Prepare a list of questions.

  • An interview is a two-way process. It's as much an opportunity for you to learn about your potential employer as it is for them to learn about you. Furthermore, the questions you ask say a lot about your research skills, your understanding of the position, and your level of interest in the company. Ask the employer to describe the role. Ask questions about the functions of the position, goals and challenges of the job, and overall values and direction of the company. Steer clear of questions about salary, holidays, benefit packages, and other perks offered by the company unless the employer does. Your C. G. Consulting Group representative generally covers these issues beforehand and later during the offer stage.

Practice your responses.

  • Anticipate the questions they will ask you, and how you can best answer them to convey your qualifications as they relate to the company's needs. One or two rehearsals are a good way to prepare for the interview. They will likely ask you questions about your specific qualifications for the job (education and experience); your technical knowledge; your own expectations for the position; and your personality traits. This is where your research of the position will be invaluable. Think about how your skills and experiences correspond with the traits they are looking for in a candidate. Be prepared to discuss your strengths, and to identify weakness areas where you know you can make improvements.

On the Day of Your Interview

  • Look your best.

Appearances do count! They contribute to the first impression you make on your prospective new employer and most people decide whether they like you or not in under one minute. You should not only look your best for the interview you should be dressed appropriately for the position. If you are unsure of the exact office culture, lean toward the conservative side. This way you're sure not to offend anyone. It goes without saying that you should also pay attention to grooming and be well rested. Avoid running shoes and be careful not to use too much cologne or perfume.

  • Arrive with a smile.

Arrive early. This will allow you time to relax and to approach the interview with a positive attitude and a smile on your face. Approach the meeting with the attitude that you want the job. You should be enthusiastic without appearing overzealous - confident but not boastful. Be truthful with your answers.

  • Bring what you need.

Arrive prepared by bringing with you a couple of extra copies of your resume, a working pen or pencil, and a notepad. Its also a good idea to prepare in advance the questions you wish to ask during the interview. If you have a portfolio of relevant work, it may be beneficial to bring this along too.

  • Body language matters.

As with your appearance and attitude, your body language tells an interviewer a lot about your personality. Greet everyone in the room by looking them in the eyes and giving them a firm handshake. Repeat peoples' names as you are introduced to them, as this will help you remember them throughout the interview. Maintain an enthusiastic and alert demeanour, positioning your body toward and face the person addressing you at all times.
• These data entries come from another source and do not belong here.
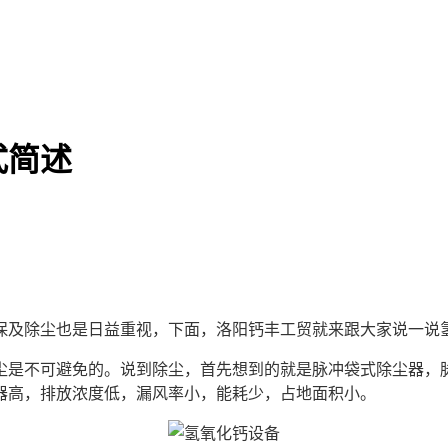
式简述
保及除尘也是日益重视，下面，洛阳钙丰工贸就来跟大家说一说
是不可避免的。说到除尘，首先想到的就是脉冲袋式除尘器，脉
器高，排放浓度低，漏风率小，能耗少，占地面积小。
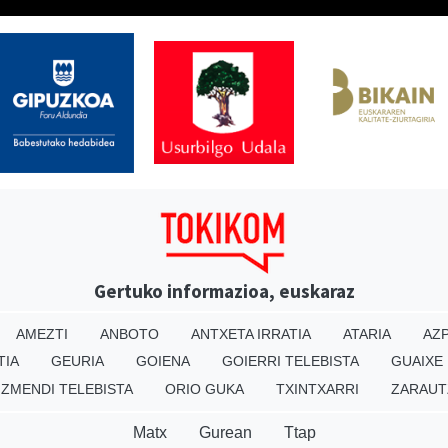
Gertuko informazioa, euskaraz
AMEZTI
ANBOTO
ANTXETA IRRATIA
ATARIA
AZP
TIA
GEURIA
GOIENA
GOIERRI TELEBISTA
GUAIXE
IZMENDI TELEBISTA
ORIO GUKA
TXINTXARRI
ZARAUT
Matx
Gurean
Ttap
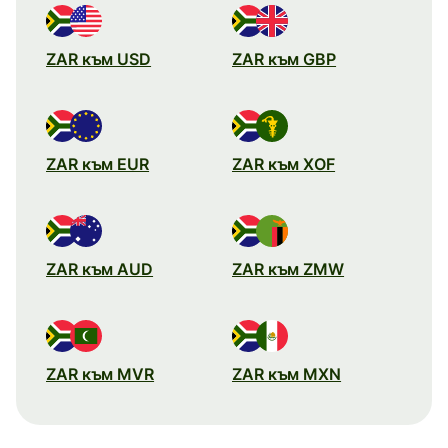
ZAR към USD
ZAR към GBP
ZAR към EUR
ZAR към XOF
ZAR към AUD
ZAR към ZMW
ZAR към MVR
ZAR към MXN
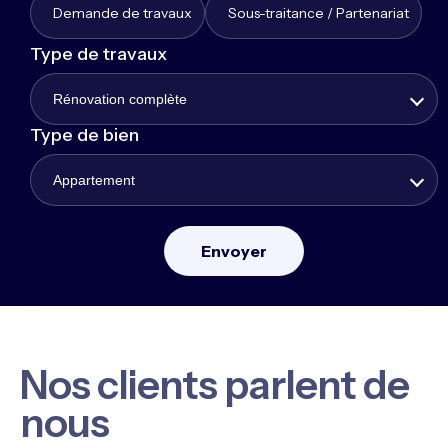
Demande de travaux
Sous-traitance / Partenariat
Type de travaux
Rénovation complète
Type de bien
Appartement
Nos clients parlent de
nous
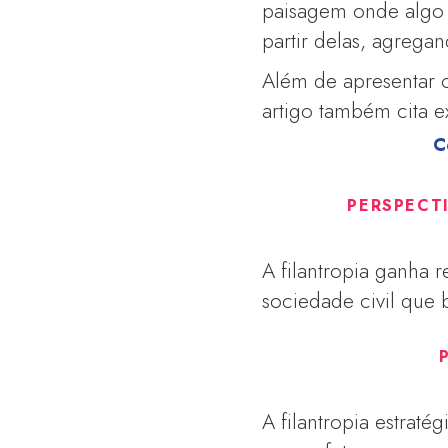
paisagem onde algo 
partir delas, agrega
Além de apresentar c
artigo também cita e
C
PERSPECT
A filantropia ganha 
sociedade civil que
A filantropia estrat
Sit upright, maintain eye contact, and by all means don't yawn during your interview.

After Your Interview

  • Follow-up with your consultant.

Follow up with your recruitment consultant right away while the interview is still fresh in your mind. This is a great way to communicate your interest in the position, talk about next steps, and mention any critical points you may have omitted during your interview. In addition, your consultant can provide you with valuable feedback about your performance in the interview. Take advantage of this advice, and make each interview better than the last.